__Problem statement__. Arrange all of the lines below as a Markdown table with the columns "No." and "Line," numbering each row and omitting blank lines. Leave the pictures out.

=======

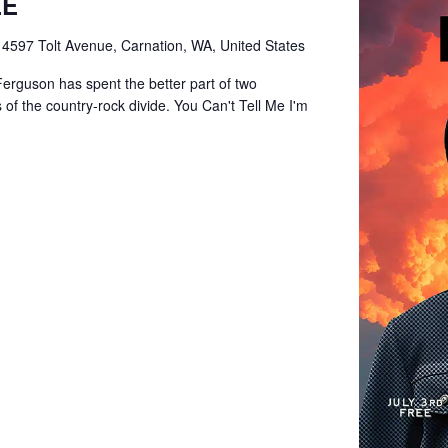
EE
e
4597 Tolt Avenue, Carnation, WA, United States
Ferguson has spent the better part of two
of the country-rock divide. You Can't Tell Me I'm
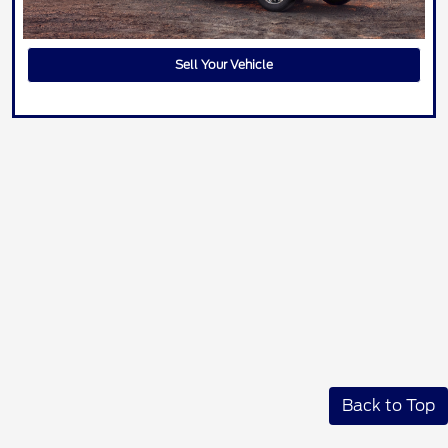
Sell Your Vehicle
Back to Top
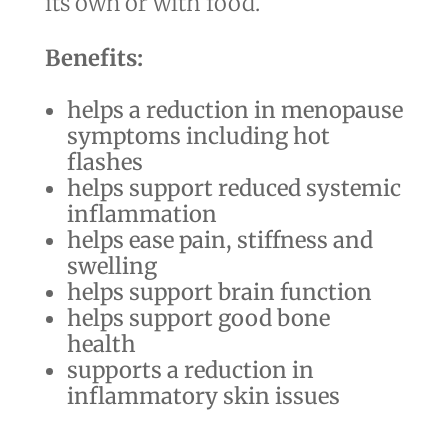
its own or with food.
Benefits:
helps a reduction in menopause
symptoms including hot
flashes
helps support reduced systemic
inflammation
helps ease pain, stiffness and
swelling
helps support brain function
helps support good bone
health
supports a reduction in
inflammatory skin issues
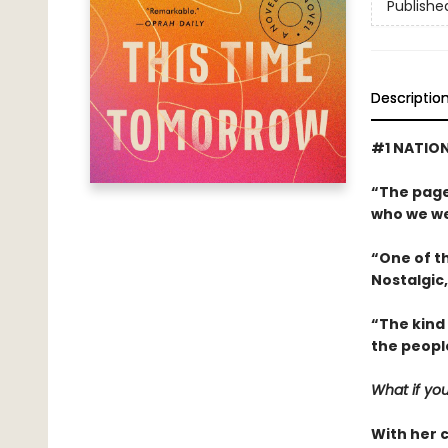
Publishe
Descriptio
#1 NATION
“The page
who we we
“One of th
Nostalgic,
“The kind
the peopl
What if you
With her 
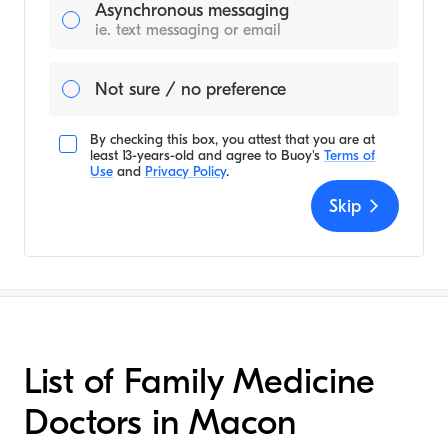
Asynchronous messaging
ie. text messaging or email
Not sure / no preference
By checking this box, you attest that you are at
least 13-years-old and agree to
Buoy's
Terms of
Use
and
Privacy Policy
.
Skip
List of Family Medicine
Doctors in Macon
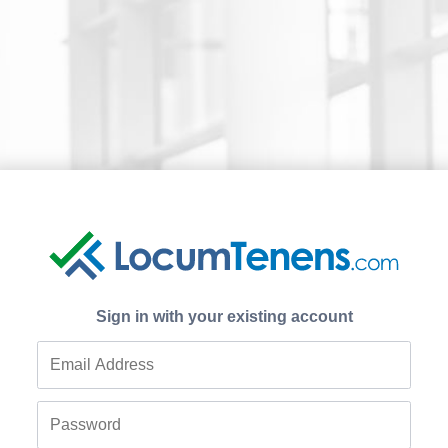
Sign in with your existing account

=======

__Reply__.
| No. | Line |
|---|---|
| 1 | EE |
| 2 | e |
| 3 | 4597 Tolt Avenue, Carnation, WA, United States |
| 4 | Ferguson has spent the better part of two |
| 5 | of the country-rock divide. You Can't Tell Me I'm |
| 6 | Sell Your Vehicle |
| 7 | Back to Top |
| 8 | its own or with food. |
| 9 | Benefits: |
| 10 | helps a reduction in menopause |
| 11 | symptoms including hot |
| 12 | flashes |
| 13 | helps support reduced systemic |
| 14 | inflammation |
| 15 | helps ease pain, stiffness and |
| 16 | swelling |
| 17 | helps support brain function |
| 18 | helps support good bone |
| 19 | health |
| 20 | supports a reduction in |
| 21 | inflammatory skin issues |
| 22 | Publishe |
| 23 | Descriptio |
| 24 | #1 NATION |
| 25 | “The page |
| 26 | who we we |
| 27 | “One of th |
| 28 | Nostalgic, |
| 29 | “The kind |
| 30 | the peopl |
| 31 | What if you |
| 32 | With her  |
| 33 | Asynchronous messaging |
| 34 | ie. text messaging or email |
| 35 | Not sure / no preference |
| 36 | By checking this box, you attest that you are at |
| 37 | least 13-years-old and agree to |
| 38 | Buoy's |
| 39 | Terms of |
| 40 | Use |
| 41 | and |
| 42 | Privacy Policy |
| 43 | . |
| 44 | Skip |
| 45 | List of Family Medicine |
| 46 | Doctors in Macon |
| 47 | Sign in with your existing account |